Uno de los más interesantes hallazgos arqueológicos del siglo XXI es la ubicación de la ciudad de Heraklion (Thonis, para los egipcios), sumergida por un terremoto hace poco más de mil años. Las autoridades han impuesto a los investigadores la exigencia de que, desde la más grande hasta la más minúscula de las piezas halladas ahí, queden en su totalidad en posesión de Egipto. “Que los arqueólogos obtengan imágenes de todo, pero sin entrar en manoseos comerciales con lo que le pertenece al pueblo egipcio”, pareciera ser la consigna oficial.

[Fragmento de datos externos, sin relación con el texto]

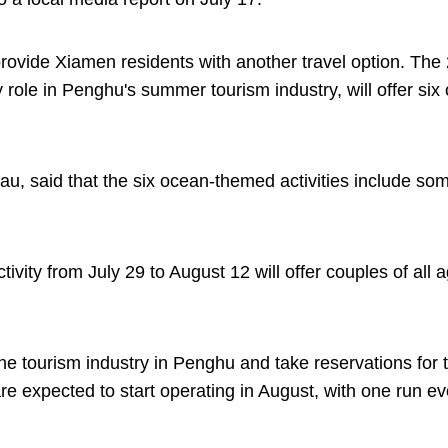
rovide Xiamen residents with another travel option. The
role in Penghu's summer tourism industry, will offer six
au, said that the six ocean-themed activities include som
tivity from July 29 to August 12 will offer couples of all 
he tourism industry in Penghu and take reservations for 
e expected to start operating in August, with one run ev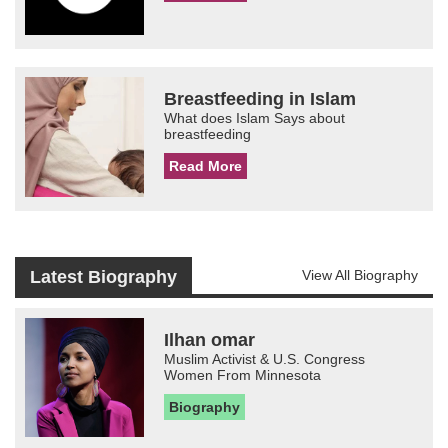
Breastfeeding in Islam
What does Islam Says about
breastfeeding
Read More
Latest Biography
View All Biography
Ilhan omar
Muslim Activist & U.S. Congress
Women From Minnesota
Biography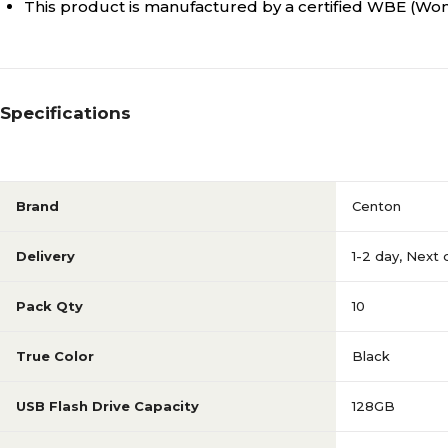
This product is manufactured by a certified WBE (
Specifications
Brand
Centon
Delivery
1-2 day
,
Next 
Pack Qty
10
True Color
Black
USB Flash Drive Capacity
128GB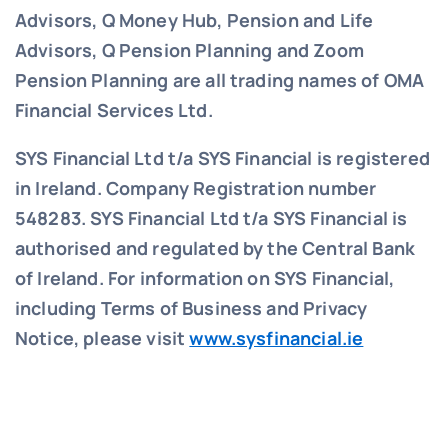
Advisors, Q Money Hub, Pension and Life
Advisors, Q Pension Planning and Zoom
Pension Planning are all trading names of OMA
Financial Services Ltd.
SYS Financial Ltd t/a SYS Financial is registered
in Ireland. Company Registration number
548283.
SYS Financial Ltd t/a SYS Financial is
authorised and regulated by the Central Bank
of Ireland. For information on SYS Financial,
including Terms of Business and Privacy
Notice, please visit
www.sysfinancial.ie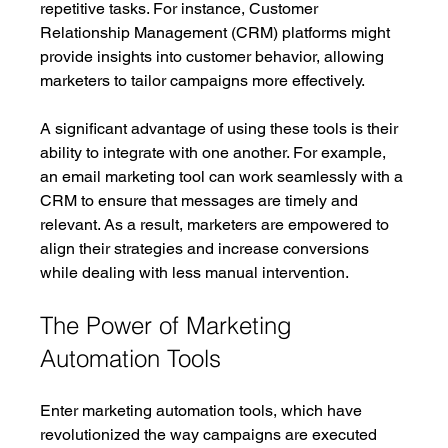
repetitive tasks. For instance, Customer 
Relationship Management (CRM) platforms might 
provide insights into customer behavior, allowing 
marketers to tailor campaigns more effectively.
A significant advantage of using these tools is their 
ability to integrate with one another. For example, 
an email marketing tool can work seamlessly with a 
CRM to ensure that messages are timely and 
relevant. As a result, marketers are empowered to 
align their strategies and increase conversions 
while dealing with less manual intervention. 
The Power of Marketing 
Automation Tools
Enter marketing automation tools, which have 
revolutionized the way campaigns are executed 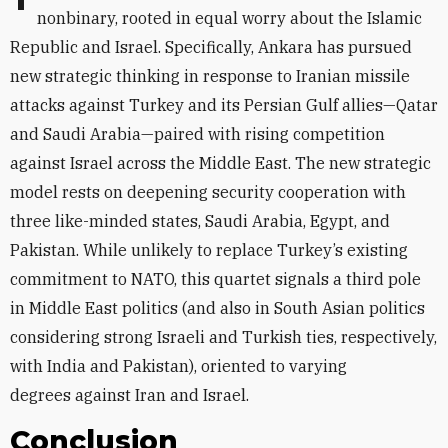
nonbinary, rooted in equal worry about the Islamic
Republic and Israel. Specifically, Ankara has pursued
new strategic thinking in response to Iranian missile
attacks against Turkey and its Persian Gulf allies—Qatar
and Saudi Arabia—paired with rising competition
against Israel across the Middle East. The new strategic
model rests on deepening security cooperation with
three like-minded states, Saudi Arabia, Egypt, and
Pakistan. While unlikely to replace Turkey’s existing
commitment to NATO, this quartet signals a third pole
in Middle East politics (and also in South Asian politics
considering strong Israeli and Turkish ties, respectively,
with India and Pakistan), oriented to varying
degrees
against Iran and Israel.
Conclusion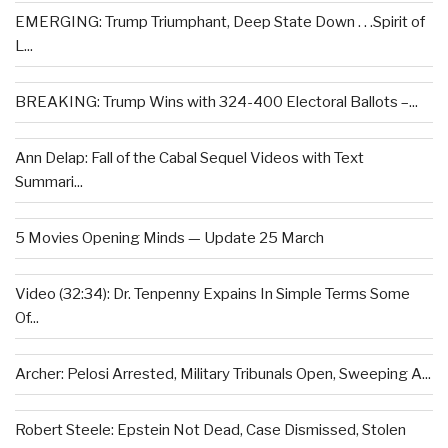
EMERGING: Trump Triumphant, Deep State Down . . .Spirit of
L...
BREAKING: Trump Wins with 324-400 Electoral Ballots –...
Ann Delap: Fall of the Cabal Sequel Videos with Text
Summari...
5 Movies Opening Minds — Update 25 March
Video (32:34): Dr. Tenpenny Expains In Simple Terms Some
Of...
Archer: Pelosi Arrested, Military Tribunals Open, Sweeping A...
Robert Steele: Epstein Not Dead, Case Dismissed, Stolen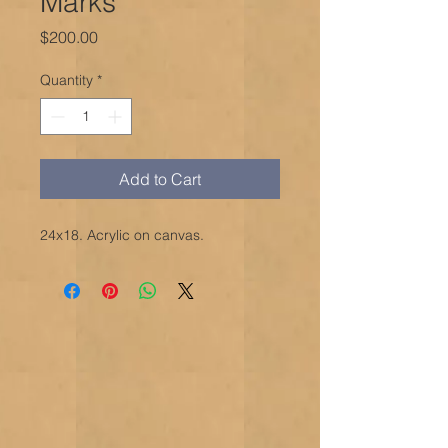
Marks
Price
$200.00
Quantity
*
Add to Cart
24x18. Acrylic on canvas.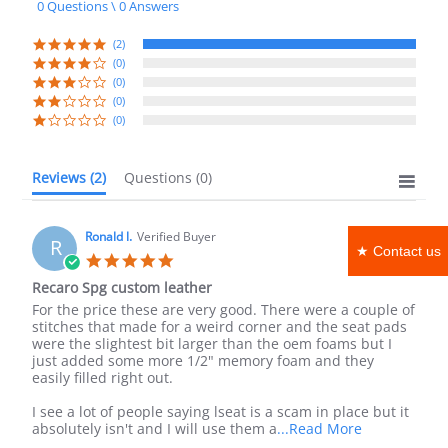
0 Questions \ 0 Answers
rating
(2)
(0)
(0)
(0)
(0)
Reviews
(2)
Questions
(0)
Ronald l.
Verified Buyer
R
★ Contact us
5.0
star
Recaro Spg custom leather
rating
Review
review
For the price these are very good. There were a couple of
by
stating
stitches that made for a weird corner and the seat pads
Ronald
Recaro
were the slightest bit larger than the oem foams but I
l.
Spg
just added some more 1/2" memory foam and they
on
custom
easily filled right out.
30
leather
Jun
I see a lot of people saying lseat is a scam in place but it
2025
Read
absolutely isn't and I will use them a
...Read More
more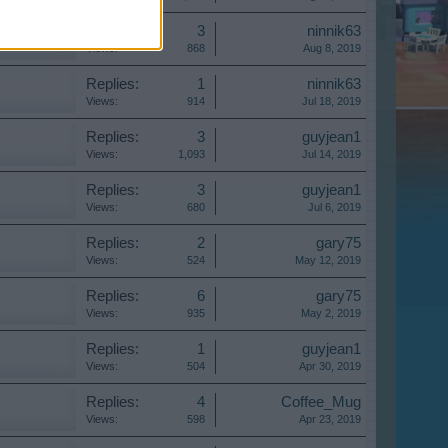
Replies:
3
ninnik63
Views:
868
Aug 8, 2019
Replies:
1
ninnik63
Views:
914
Jul 18, 2019
Replies:
3
guyjean1
Views:
1,093
Jul 14, 2019
Replies:
3
guyjean1
Views:
680
Jul 6, 2019
Replies:
2
gary75
Views:
524
May 12, 2019
Replies:
6
gary75
Views:
935
May 2, 2019
Replies:
1
guyjean1
Views:
504
Apr 30, 2019
Replies:
4
Coffee_Mug
Views:
598
Apr 23, 2019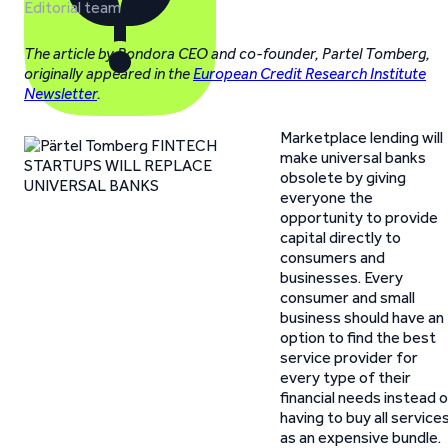
Editorial team
The article by Bondora CEO and co-founder, Partel Tomberg,
originally appeared in the
European Credit Research Institute
Newsletter
.
Marketplace lending will
make universal banks
obsolete by giving
everyone the
opportunity to provide
capital directly to
consumers and
businesses. Every
consumer and small
business should have an
option to find the best
service provider for
every type of their
financial needs instead 
having to buy all service
as an expensive bundle.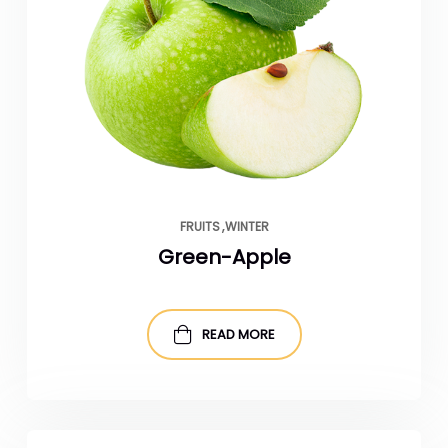
FRUITS
WINTER
Green-Apple
READ MORE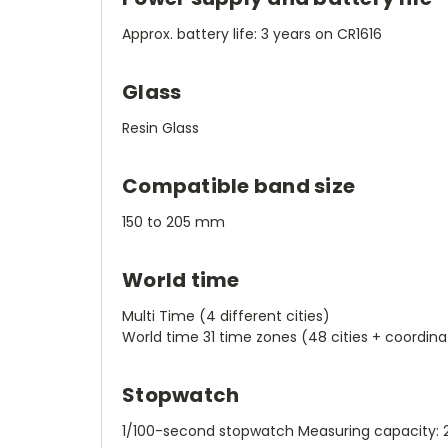
Approx. battery life: 3 years on CR1616
Glass
Resin Glass
Compatible band size
150 to 205 mm
World time
Multi Time (4 different cities)
World time 31 time zones (48 cities + coordina
Stopwatch
1/100-second stopwatch Measuring capacity: 23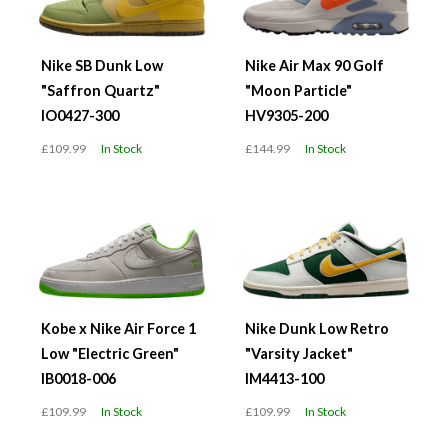
Nike SB Dunk Low
Nike Air Max 90 Golf
"Saffron Quartz"
"Moon Particle"
IO0427-300
HV9305-200
£109.99
In Stock
£144.99
In Stock
Kobe x Nike Air Force 1
Nike Dunk Low Retro
Low "Electric Green"
"Varsity Jacket"
IB0018-006
IM4413-100
£109.99
In Stock
£109.99
In Stock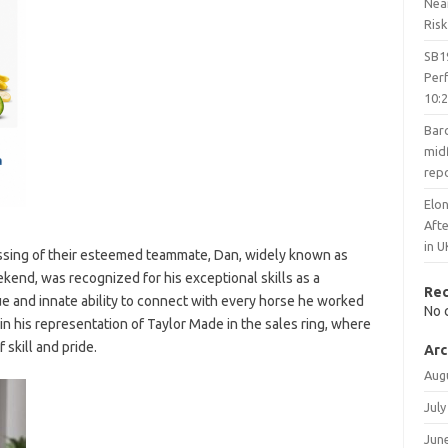
Nea
Risk
SB1
Per
10:
Barc
midf
rep
Elon
Aft
in U
ssing of their esteemed teammate, Dan, widely known as
kend, was recognized for his exceptional skills as a
Re
and innate ability to connect with every horse he worked
No 
in his representation of Taylor Made in the sales ring, where
skill and pride.
Arc
Aug
July
Jun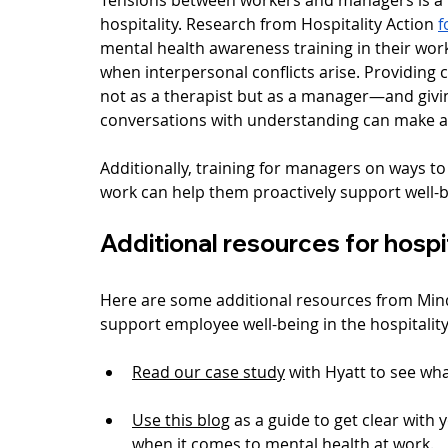
hospitality. Research from Hospitality Action 
f
mental health awareness training in their wor
when interpersonal conflicts arise. Providing 
not as a therapist but as a manager—and givi
conversations with understanding can make all
Additionally, training for managers on ways to
work can help them proactively support well-b
Additional resources for hospi
Here are some additional resources from Min
support employee well-being in the hospitality
Read our case study
 with Hyatt to see wha
Use this blog
 as a guide to get clear wit
when it comes to mental health at work.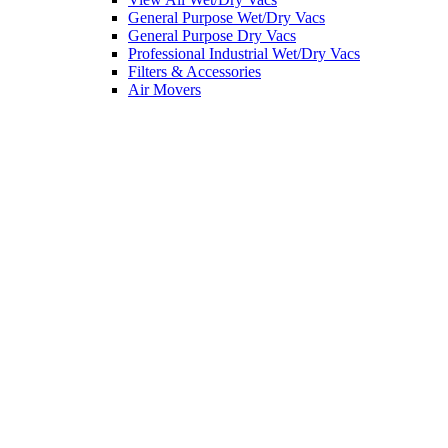
General Purpose Wet/Dry Vacs
General Purpose Dry Vacs
Professional Industrial Wet/Dry Vacs
Filters & Accessories
Air Movers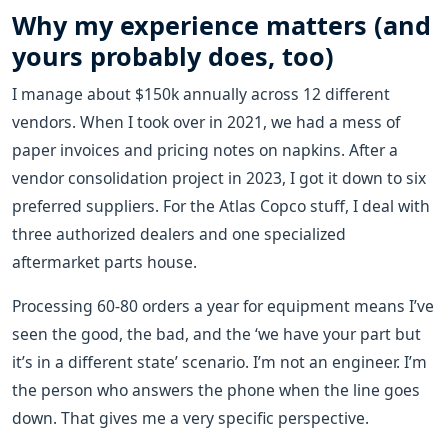
Why my experience matters (and
yours probably does, too)
I manage about $150k annually across 12 different
vendors. When I took over in 2021, we had a mess of
paper invoices and pricing notes on napkins. After a
vendor consolidation project in 2023, I got it down to six
preferred suppliers. For the Atlas Copco stuff, I deal with
three authorized dealers and one specialized
aftermarket parts house.
Processing 60-80 orders a year for equipment means I’ve
seen the good, the bad, and the ‘we have your part but
it’s in a different state’ scenario. I’m not an engineer. I’m
the person who answers the phone when the line goes
down. That gives me a very specific perspective.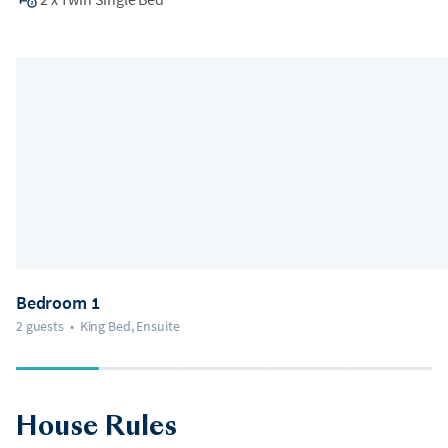
Bedroom 1
2 guests
•
King Bed, Ensuite
House Rules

En Costa Rica, un reciente reportaje dominical mostró cuán ilusos son quienes creyeron que una buena legislación y el buen desempeño de las autoridades obligadas a aplicarla prácticamente habían acabado con el tráfico ilegal de piezas arqueológicas pertenecientes a nuestro patrimonio histórico-cultural. Los ya entrados en años, que decimos haberlo visto casi todo, sabíamos, sin necesidad de preguntarle a la Policía, historias sobre el asunto y recordábamos a grandes y pequeños personajes que se dedicaron a ese, el primer deporte profesional practicado en el país.

Conservábamos unos breves apuntes a propósito del informe que un reputado arqueólogo europeo le presentó, a principios del siglo XX, al Museo Carnegie de Pittsburgh, Estados Unidos, sobre lo que en nuestro tiempo podría considerarse un par de correrías arqueológicas –científicas, pero correrías al fin–, y un ostentoso saqueo de nuestro patrimonio cultural que quedó repartido básicamente entre el Real Museo Arqueológico de Estocolmo y el mencionado museo norteamericano. La primera de esas expediciones (1896-1899) cubrió también El Salvador y Guatemala, y la segunda (1903) se dedicó exclusivamente a nuestro territorio, en especial a una zona de la península de Nicoya conocida como Las Huacas, donde fueron saqueadas no pocas tumbas aborígenes. Todavía nos recordamos boquiabiertos ante las bellas fotografías de objetos en piedra –varios en jade– que aparecen en el informe, publicado en 1907.

Como otros despojos del mismo jaez, realizados en nombre de la ciencia, este parece haber contado con la complacencia y la ayuda de autoridades y académicos locales. Aun cuando, al precio de tener que desplazarse hasta aquellas lejanas ciudades, los científicos costarricenses tienen acceso a las valiosas piezas sustraídas de nuestro patrimonio, el añejo informe, unido al reportaje reciente, viene a confirmar que poco o nada ha cambiado.